On a national level, the MII, formed by representatives from German university hospitals, research institutions, and the private sector have been developing the MII core dataset (KDS) based on FHIR and international terminologies such as SNOMED CT. The KDS is divided into basic and extension modules26. The extension modules represent specific medical disciplines such as molecular genetics, also called “MolGen Befund”, or in English: Molecular Genetic Findings Report27. The Extension module “MolGen Befund” or the Molecular Genetic Findings Report focuses on the structured representation of genetic characteristics with a FHIR IG28. genomDE played a key role in mapping and aligning the Molecular Genetic Findings Report dataset within the broader MII framework.

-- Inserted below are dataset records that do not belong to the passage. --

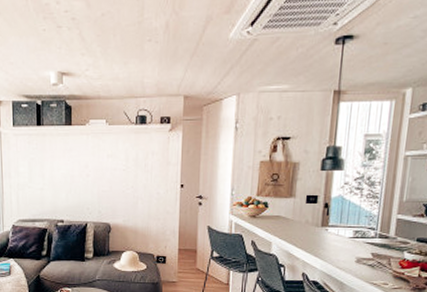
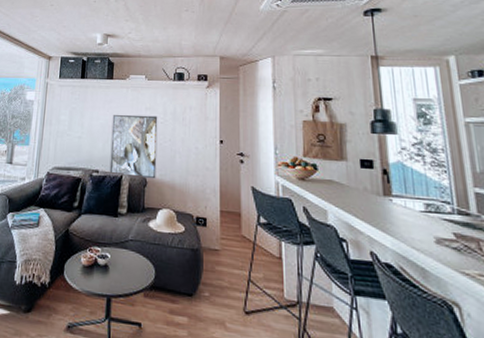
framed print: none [74,163,120,225] -> present [109,114,158,179]

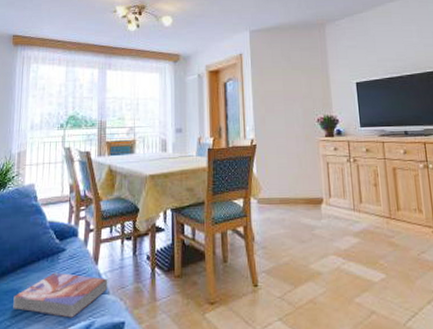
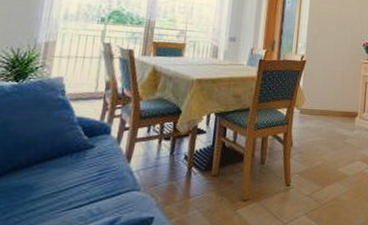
textbook: present [13,272,108,318] -> none [24,169,140,214]

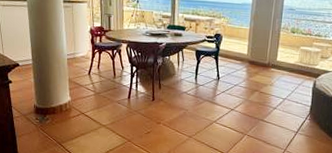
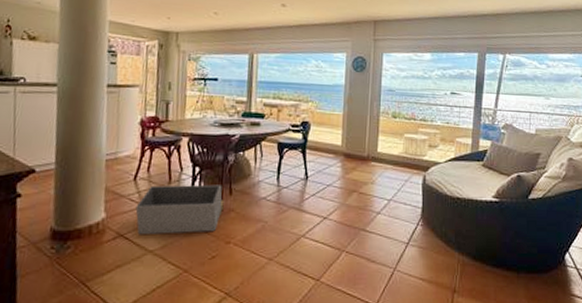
storage bin: none [91,79,155,115] -> present [135,184,224,235]

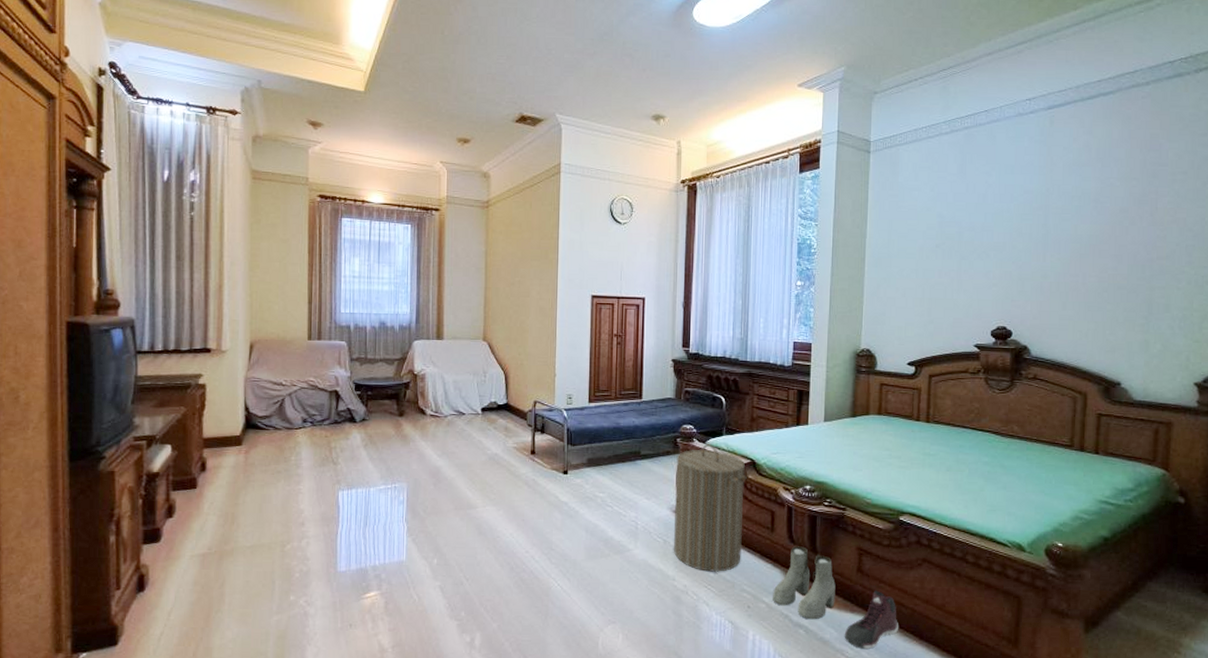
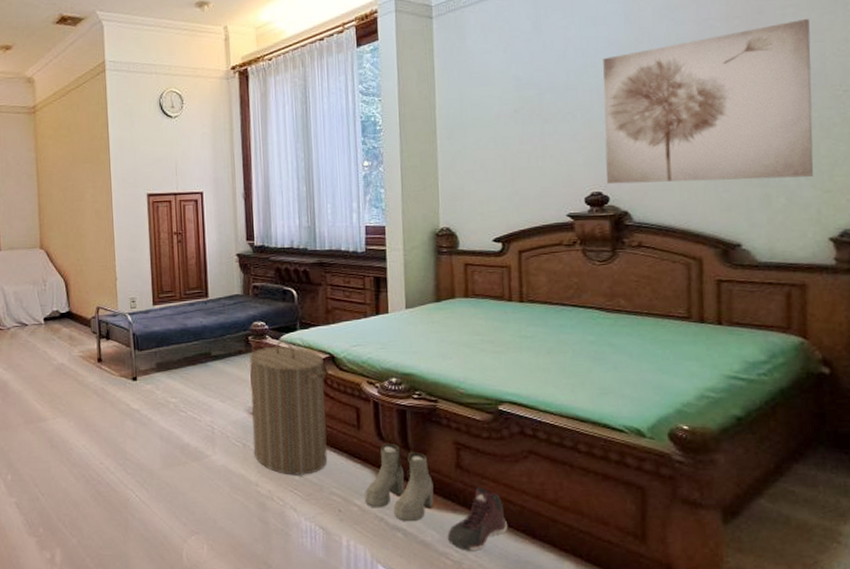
wall art: none [1011,185,1194,327] -> present [603,18,814,185]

This study aims to assess the feasibility of mapping Phenotype sample data defined by genomDE to the HL7 FHIR framework, considering the foundational work of the already established international Genomic Reporting IG, GA4GH Phenopackets, and the national MII’s KDS. By examining and validating FHIR test data and query searches derived from molecular genetic findings, the study endeavors to enhance the precision and efficiency of international data exchange within genomic medicine, while considering national goals and requirements.